LES AFFICHES DU FRONT NATIONAL FONT DEBAT. Le MRAP a saisi le tribunal de grande instance de Marseille d’une demande de retrait d’affiches représentant la France recouverte d’un drapeau étranger à côté d’une femme voilée. A quoi cela sert-il ?
Le juge civil des référés a le pouvoir de faire cesser des troubles manifestement illicites. Toutefois, il n’est pas juge de l’élection. Par ailleurs, le juge électoral reconnaît constamment que la diffusion des circulaires et des bulletins de vote des candidats à une élection législative constituent des actes préliminaires aux opérations électorales qui ne peuvent être contestées que devant le juge de l’élection. Le Conseil constitutionnel a déjà jugé qu’il n’appartient pas aux juridictions judiciaires d’enjoindre à un candidat de cesser d’utiliser des documents électoraux et, a fortiori, d’ordonner la mise sous séquestre de ses documents de propagande, le privant ainsi de la possibilité de participer utilement au scrutin (Conseil constitutionnel, 22 septembre 1993, Election législative 3ème circonscription de Gironde – Décision N° 93-1248/1339 AN).

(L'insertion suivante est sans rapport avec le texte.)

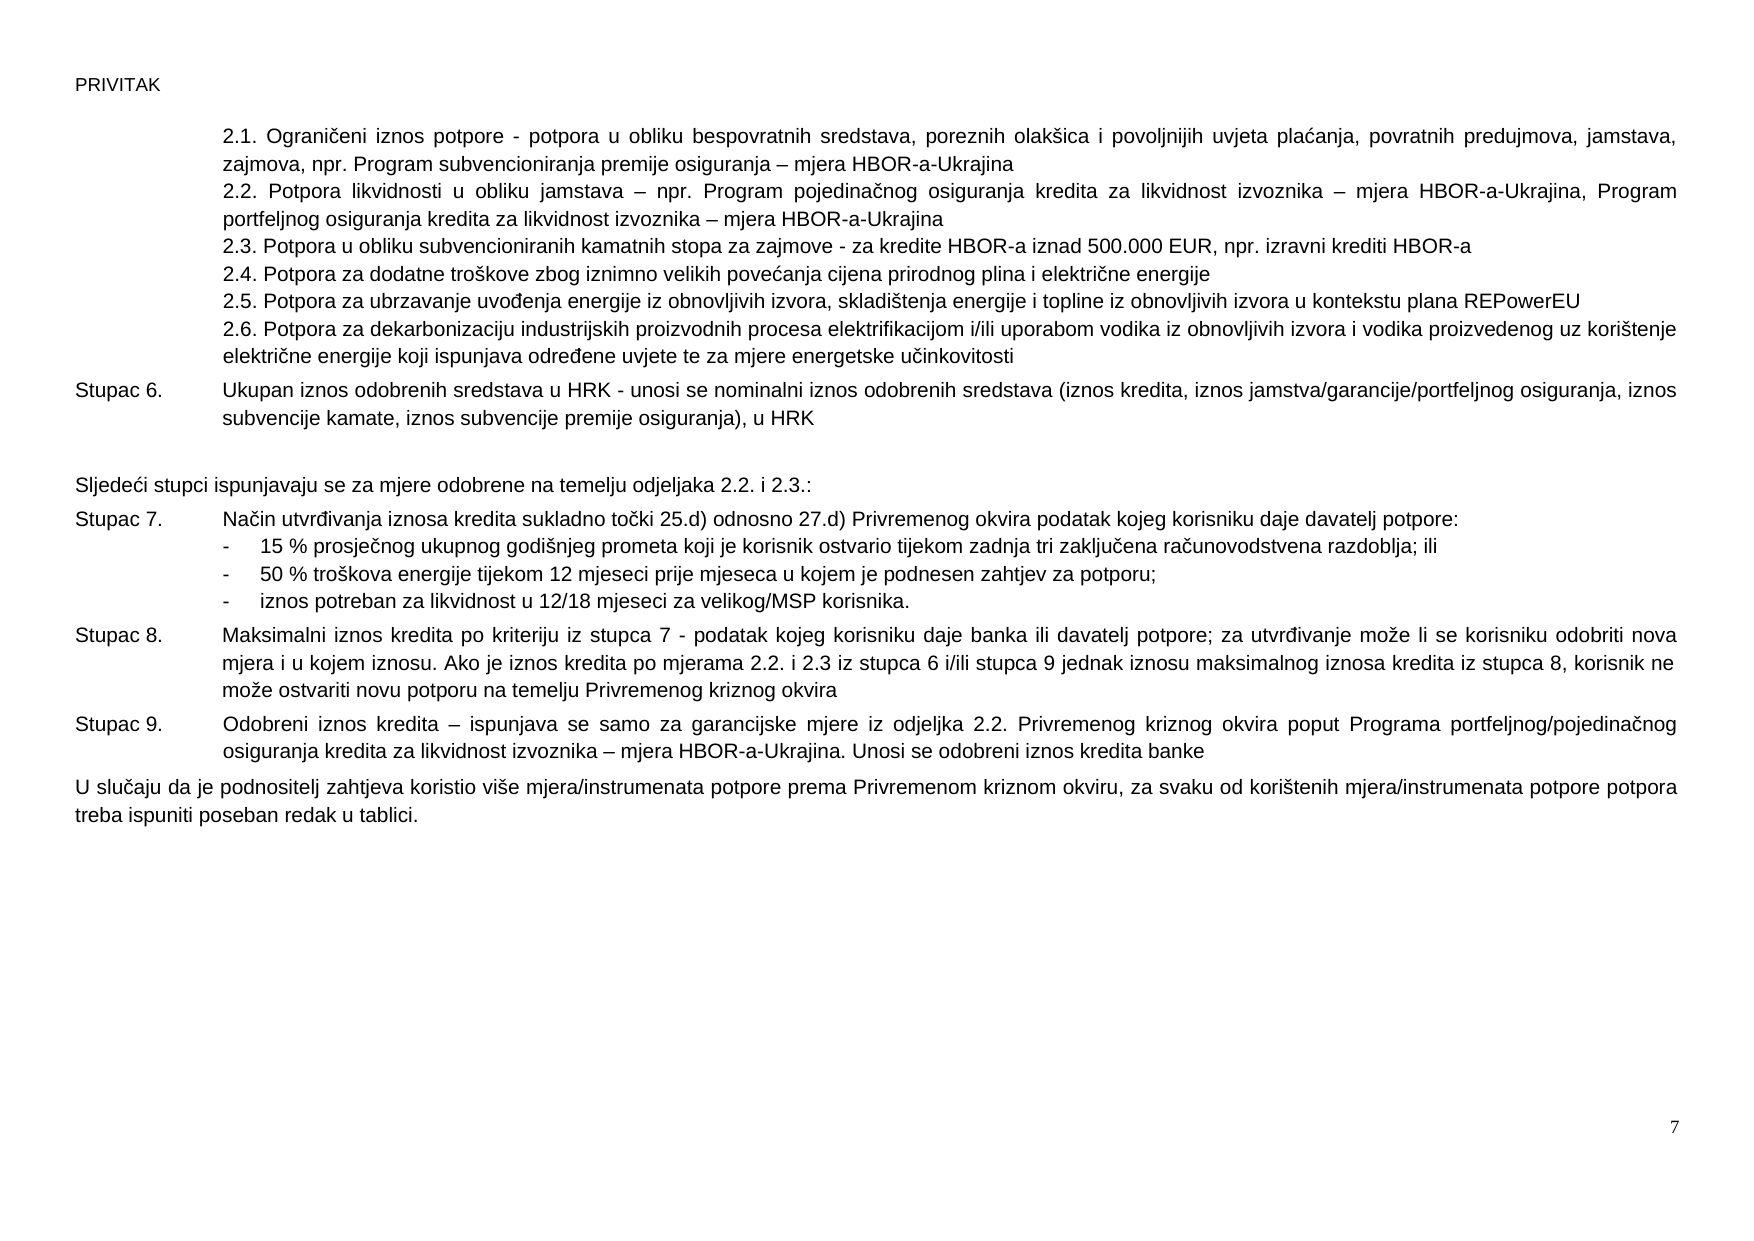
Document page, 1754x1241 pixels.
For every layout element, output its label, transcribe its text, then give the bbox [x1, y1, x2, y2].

Au cas particulier, que s’était-il passé ? M. Verdière, candidat dans la même circonscription que M. Mamère, avait déposé à la préfecture des bulletins de vote en sa faveur portant la mention « Génération verte ». M. Mamère estimant que cette dénomination et le graphisme employés sur lesdits bulletins de vote étaient de nature à entraîner une confusion dans l’esprit des électeurs entre le mouvement « Génération Ecologie », qui lui apportait son soutien, et l’étiquette choisie par M. Verdière, avait saisi en référé le président du tribunal de grande instance de Bordeaux afin d’obtenir le retrait des bulletins de vote litigieux et qu’il soit interdit à M. Verdière d’utiliser sur tout document électoral la mention « Génération verte ». Le président du tribunal avait fait droit à la demande et interdit à M. Verdière d’utiliser la dénomination « Génération verte », enjoint le retrait de tous documents, bulletins de vote ou affiches portant le titre « Génération verte », et ordonné leur mise sous séquestre.

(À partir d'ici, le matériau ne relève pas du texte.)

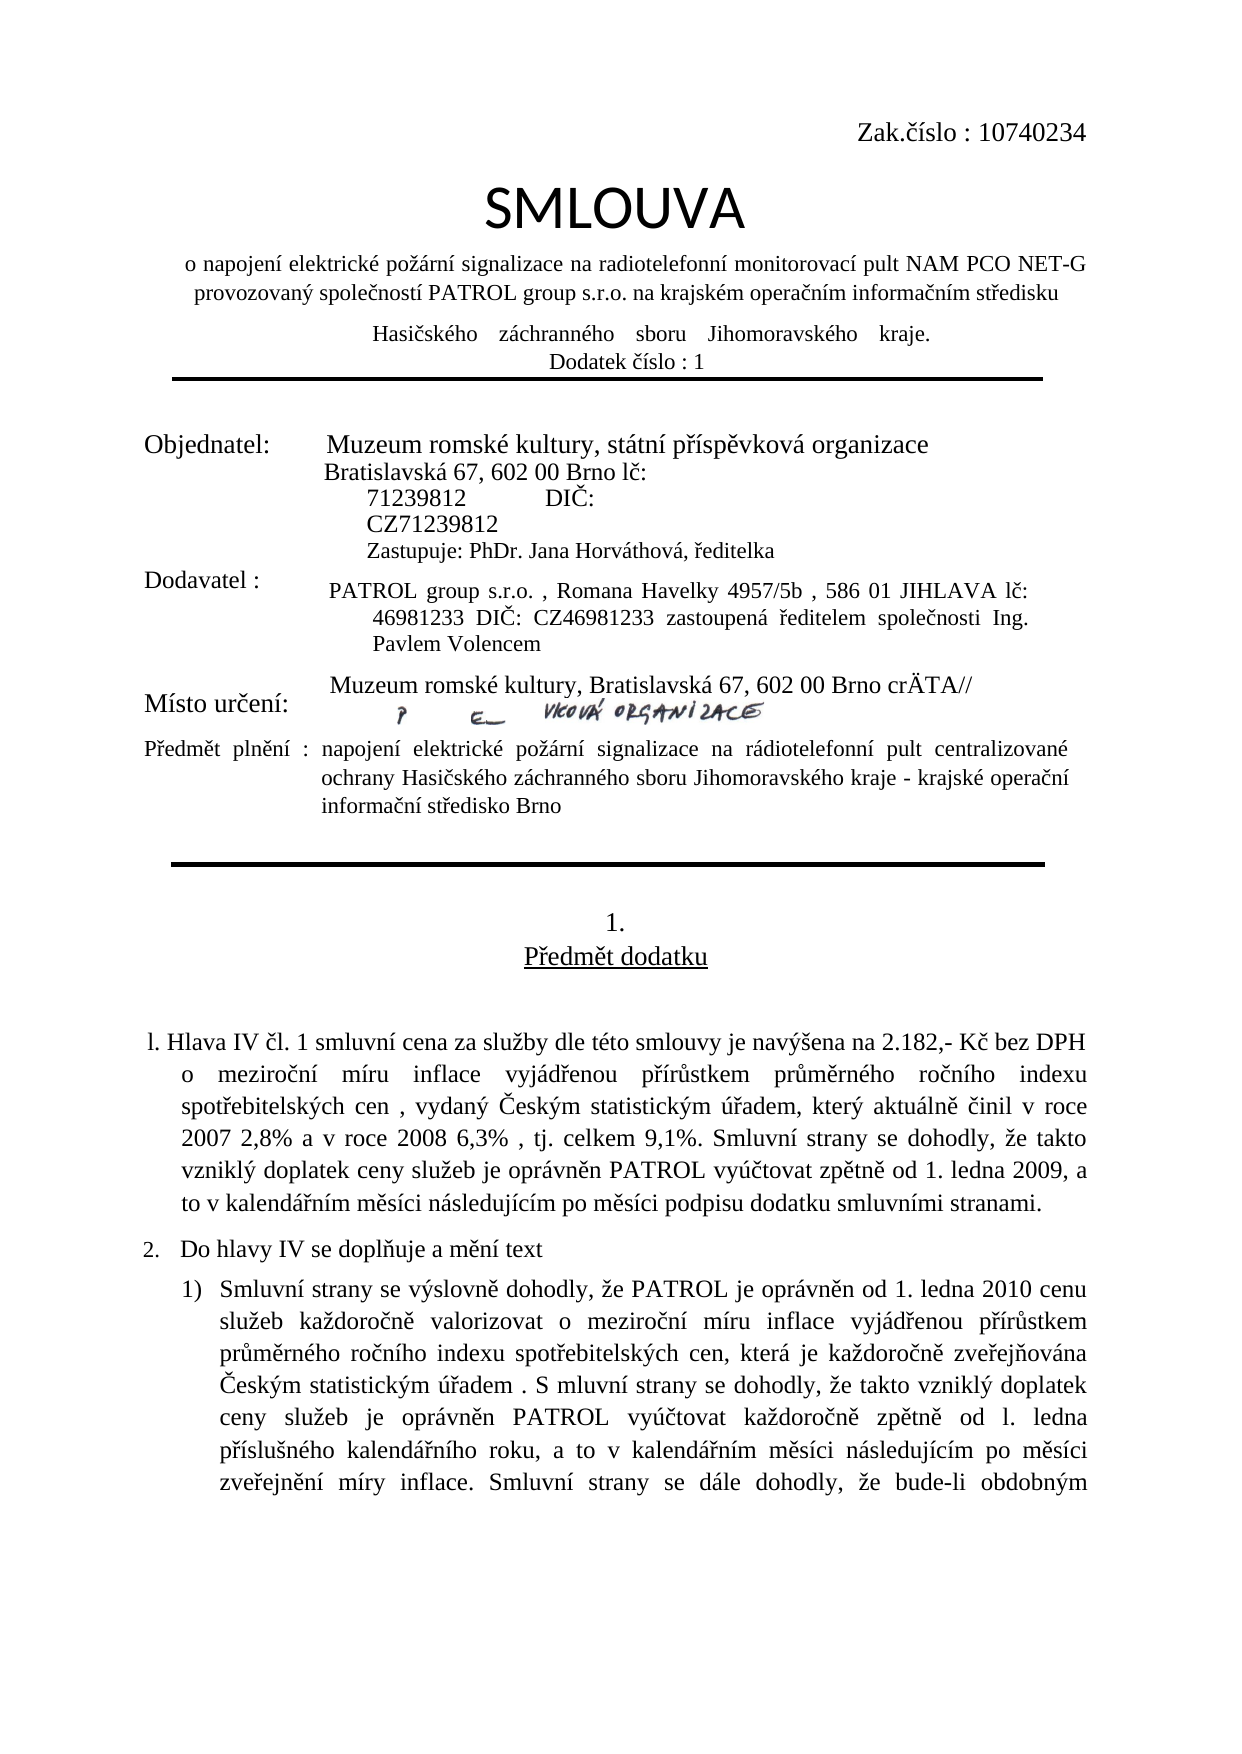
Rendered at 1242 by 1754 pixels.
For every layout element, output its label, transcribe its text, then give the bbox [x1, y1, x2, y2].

subtitle Předmět dodatku [172, 940, 1059, 971]
text Předmět plnění : napojení elektrické požární signalizace na rádiotelefonní pult centralizované ochrany Hasičského záchranného sboru Jihomoravského kraje - krajské operační informační středisko Brno [144, 735, 1070, 819]
text Zak.číslo : 10740234 [142, 117, 1086, 148]
text 1. [171, 906, 1058, 938]
table_header Objednatel: [144, 427, 323, 564]
picture [544, 698, 765, 725]
text Hasičského záchranného sboru Jihomoravského kraje. Dodatek číslo : 1 [372, 320, 931, 374]
table_cell Dodavatel : [144, 564, 323, 669]
table_cell Místo určení: [144, 669, 323, 735]
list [181, 1274, 1088, 1496]
picture [471, 711, 506, 725]
picture [397, 706, 407, 725]
text l. Hlava IV čl. 1 smluvní cena za služby dle této smlouvy je navýšena na 2.182,- Kč bez DPH o meziroční míru inflace vyjádřenou přírůstkem průměrného ročního indexu spotřebitelských cen , vydaný Českým statistickým úřadem, který aktuálně činil v roce 2007 2,8% a v roce 2008 6,3% , tj. celkem 9,1%. Smluvní strany se dohodly, že takto vzniklý doplatek ceny služeb je oprávněn PATROL vyúčtovat zpětně od 1. ledna 2009, a to v kalendářním měsíci následujícím po měsíci podpisu dodatku smluvními stranami. [147, 1027, 1088, 1216]
list Do hlavy IV se doplňuje a mění text [143, 1234, 1088, 1262]
table_cell Muzeum romské kultury, Bratislavská 67, 602 00 Brno crÄTA// [324, 669, 1029, 735]
table_cell PATROL group s.r.o. , Romana Havelky 4957/5b , 586 01 JIHLAVA lč: 46981233 DIČ: CZ46981233 zastoupená ředitelem společnosti Ing. Pavlem Volencem [324, 564, 1029, 669]
text o napojení elektrické požární signalizace na radiotelefonní monitorovací pult NAM PCO NET-G provozovaný společností PATROL group s.r.o. na krajském operačním informačním středisku [184, 250, 1088, 305]
subtitle SMLOUVA [141, 168, 1088, 244]
table_header Muzeum romské kultury, státní příspěvková organizace Bratislavská 67, 602 00 Brno lč: 71239812 DIČ: CZ71239812 Zastupuje: PhDr. Jana Horváthová, ředitelka [324, 427, 1029, 564]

M. Verdière avait donc fait valoir devant le Conseil constitutionnel que cette décision de l’autorité judiciaire, qui n’avait pas compétence pour intervenir dans le déroulement des opérations préliminaires à une élection législative, l’avait privé des suffrages de nombreux électeurs dès lors qu’il n’avait pas eu matériellement le temps de substituer d’autres bulletins à ceux mis sous séquestre et que les électeurs n’avaient donc pas eu accès à ces bulletins dans les bureaux de vote.
Mais le juge de l’élection, s’il excluait la compétence du tribunal de grande instance, ne remettait pour autant en cause les motifs de la décision du juge judiciaire et les faisait siens. Il estimait en l’espèce que l’utilisation de la dénomination « Génération verte » était de nature à susciter la confusion dans l’esprit des électeurs, avec les dénominations « Génération Ecologie » et « Les Verts » déjà utilisées, que ce risque de confusion était encore aggravé par le choix du graphisme employé sur les documents électoraux et que, dès lors, dans les circonstances de l’espèce, l’intervention de l’ordonnance de référé ne pouvait être considérée comme ayant eu pour effet d’altérer la sincérité du scrutin.

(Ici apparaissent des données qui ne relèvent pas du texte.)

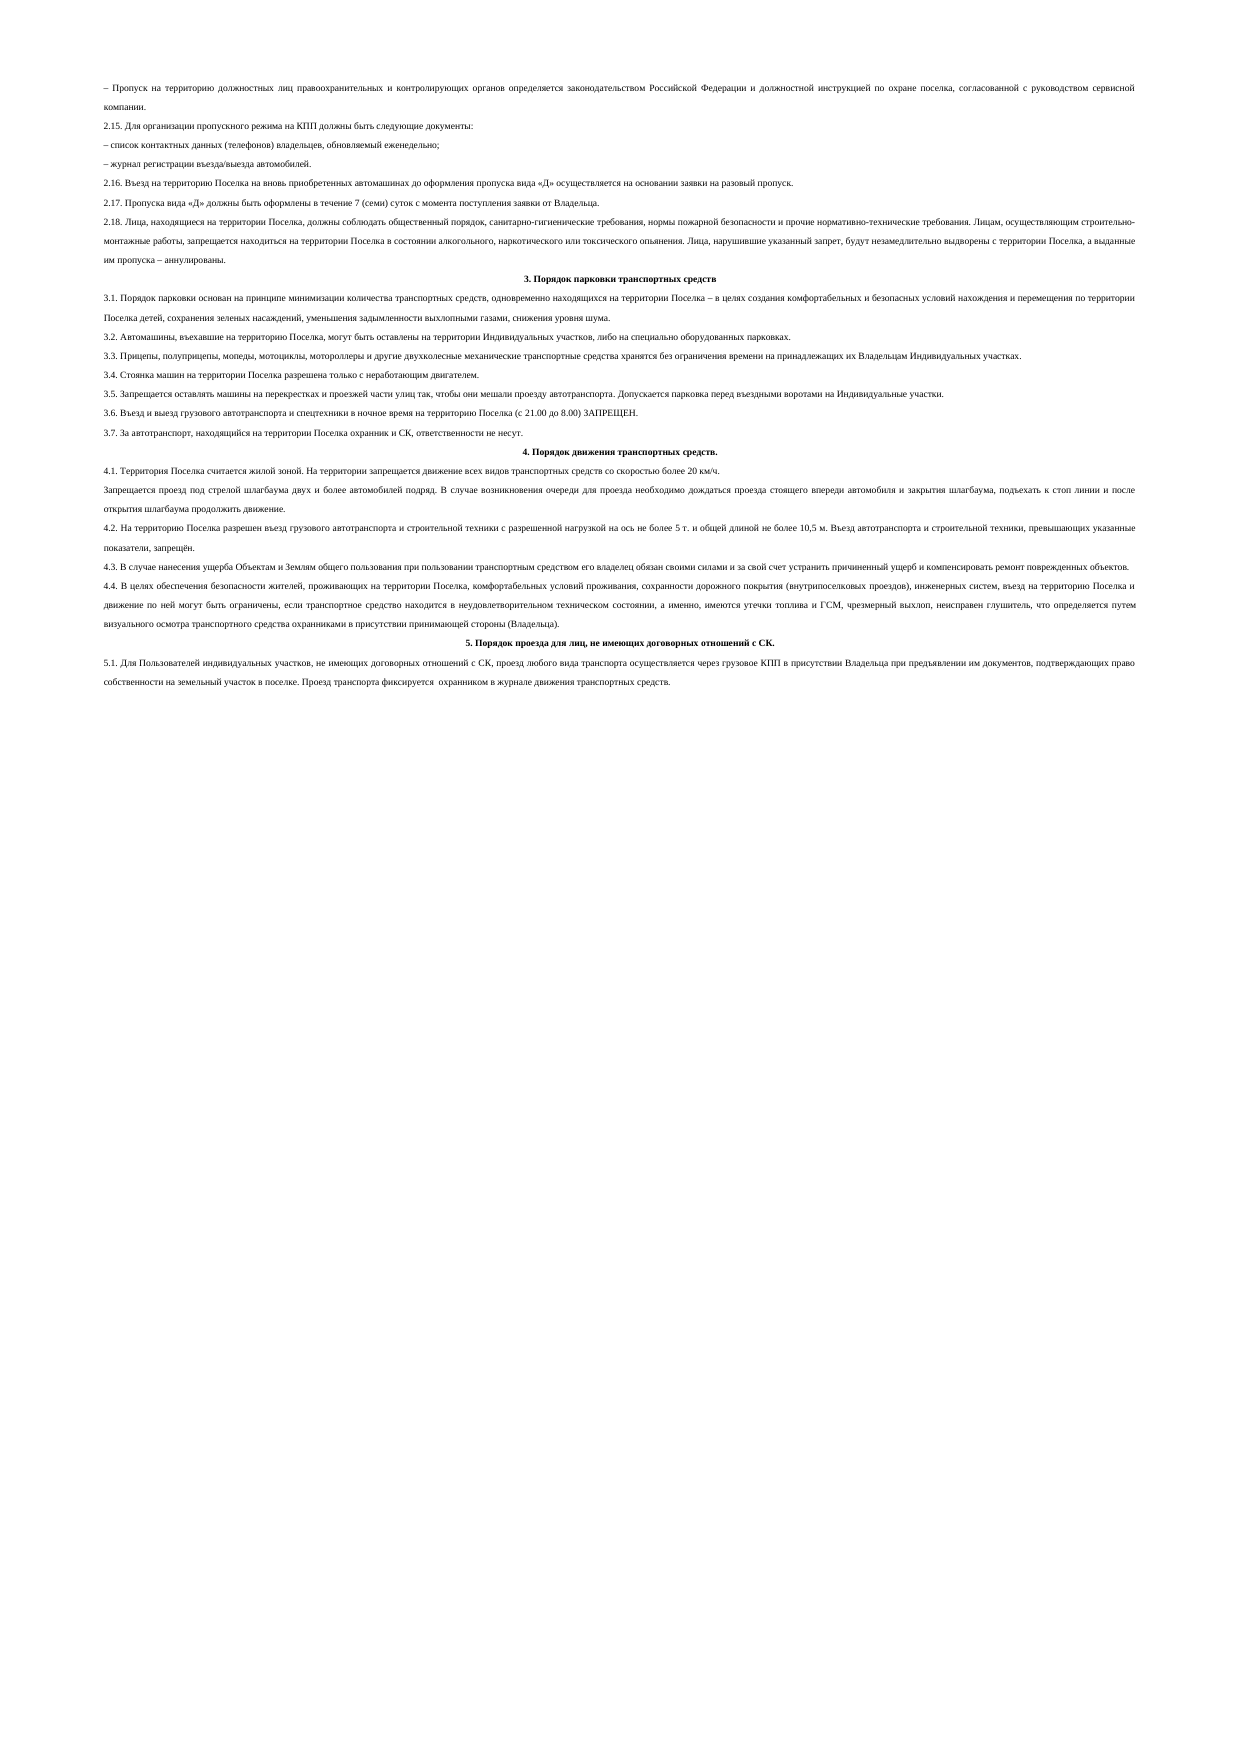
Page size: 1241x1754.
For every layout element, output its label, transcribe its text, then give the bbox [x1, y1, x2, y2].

text 2.15. Для организации пропускного режима на КПП должны быть следующие документы: [103, 112, 1137, 131]
text 3.7. За автотранспорт, находящийся на территории Поселка охранник и СК, ответственности не несут. [103, 419, 1137, 438]
text 4.4. В целях обеспечения безопасности жителей, проживающих на территории Поселка, комфортабельных условий проживания, сохранности дорожного покрытия (внутрипоселковых проездов), инженерных систем, въезд на территорию Поселка и движение по ней могут быть ограничены, если транспортное средство находится в неудовлетворительном техническом состоянии, а именно, имеются утечки топлива и ГСМ, чрезмерный выхлоп, неисправен глушитель, что определяется путем визуального осмотра транспортного средства охранниками в присутствии принимающей стороны (Владельца). [103, 572, 1137, 630]
text 2.18. Лица, находящиеся на территории Поселка, должны соблюдать общественный порядок, санитарно-гигиенические требования, нормы пожарной безопасности и прочие нормативно-технические требования. Лицам, осуществляющим строительно-монтажные работы, запрещается находиться на территории Поселка в состоянии алкогольного, наркотического или токсического опьянения. Лица, нарушившие указанный запрет, будут незамедлительно выдворены с территории Поселка, а выданные им пропуска – аннулированы. [103, 208, 1137, 266]
text – журнал регистрации въезда/выезда автомобилей. [103, 151, 1137, 170]
text – список контактных данных (телефонов) владельцев, обновляемый еженедельно; [103, 131, 1137, 151]
text 2.16. Въезд на территорию Поселка на вновь приобретенных автомашинах до оформления пропуска вида «Д» осуществляется на основании заявки на разовый пропуск. [103, 170, 1137, 189]
text 5. Порядок проезда для лиц, не имеющих договорных отношений с СК. [103, 630, 1137, 649]
text 4.1. Территория Поселка считается жилой зоной. На территории запрещается движение всех видов транспортных средств со скоростью более 20 км/ч. [103, 457, 1137, 476]
text 2.17. Пропуска вида «Д» должны быть оформлены в течение 7 (семи) суток с момента поступления заявки от Владельца. [103, 189, 1137, 208]
text 4.2. На территорию Поселка разрешен въезд грузового автотранспорта и строительной техники с разрешенной нагрузкой на ось не более 5 т. и общей длиной не более 10,5 м. Въезд автотранспорта и строительной техники, превышающих указанные показатели, запрещён. [103, 515, 1137, 553]
text 5.1. Для Пользователей индивидуальных участков, не имеющих договорных отношений с СК, проезд любого вида транспорта осуществляется через грузовое КПП в присутствии Владельца при предъявлении им документов, подтверждающих право собственности на земельный участок в поселке. Проезд транспорта фиксируется охранником в журнале движения транспортных средств. [103, 649, 1137, 687]
text 4.3. В случае нанесения ущерба Объектам и Землям общего пользования при пользовании транспортным средством его владелец обязан своими силами и за свой счет устранить причиненный ущерб и компенсировать ремонт поврежденных объектов. [103, 553, 1137, 572]
text 3.2. Автомашины, въехавшие на территорию Поселка, могут быть оставлены на территории Индивидуальных участков, либо на специально оборудованных парковках. [103, 323, 1137, 342]
text Запрещается проезд под стрелой шлагбаума двух и более автомобилей подряд. В случае возникновения очереди для проезда необходимо дождаться проезда стоящего впереди автомобиля и закрытия шлагбаума, подъехать к стоп линии и после открытия шлагбаума продолжить движение. [103, 476, 1137, 515]
text 3.4. Стоянка машин на территории Поселка разрешена только с неработающим двигателем. [103, 361, 1137, 381]
text 3. Порядок парковки транспортных средств [103, 266, 1137, 285]
text 4. Порядок движения транспортных средств. [103, 438, 1137, 457]
text 3.5. Запрещается оставлять машины на перекрестках и проезжей части улиц так, чтобы они мешали проезду автотранспорта. Допускается парковка перед въездными воротами на Индивидуальные участки. [103, 381, 1137, 400]
text 3.1. Порядок парковки основан на принципе минимизации количества транспортных средств, одновременно находящихся на территории Поселка – в целях создания комфортабельных и безопасных условий нахождения и перемещения по территории Поселка детей, сохранения зеленых насаждений, уменьшения задымленности выхлопными газами, снижения уровня шума. [103, 285, 1137, 323]
text – Пропуск на территорию должностных лиц правоохранительных и контролирующих органов определяется законодательством Российской Федерации и должностной инструкцией по охране поселка, согласованной с руководством сервисной компании. [103, 74, 1137, 112]
text 3.3. Прицепы, полуприцепы, мопеды, мотоциклы, мотороллеры и другие двухколесные механические транспортные средства хранятся без ограничения времени на принадлежащих их Владельцам Индивидуальных участках. [103, 342, 1137, 361]
text 3.6. Въезд и выезд грузового автотранспорта и спецтехники в ночное время на территорию Поселка (с 21.00 до 8.00) ЗАПРЕЩЕН. [103, 400, 1137, 419]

Pour en revenir à Marseille, quelle que soit la décision du tribunal de grande instance qui, probablement, se sentira très libre par rapport aux prescriptions du Conseil constitutionnel, c’est de toute façon au Conseil d’Etat, juge des élections régionales, qu’il appartiendra d’apprécier au fond si le contenu des affiches incriminées était irrégulier et si leur retrait ou leur maintien a eu ou non des effets sur le scrutin. La saisine du tribunal de grande instance n’aura finalement servi, même involontairement, qu’à une chose : médiatiser un peu plus leur auteur.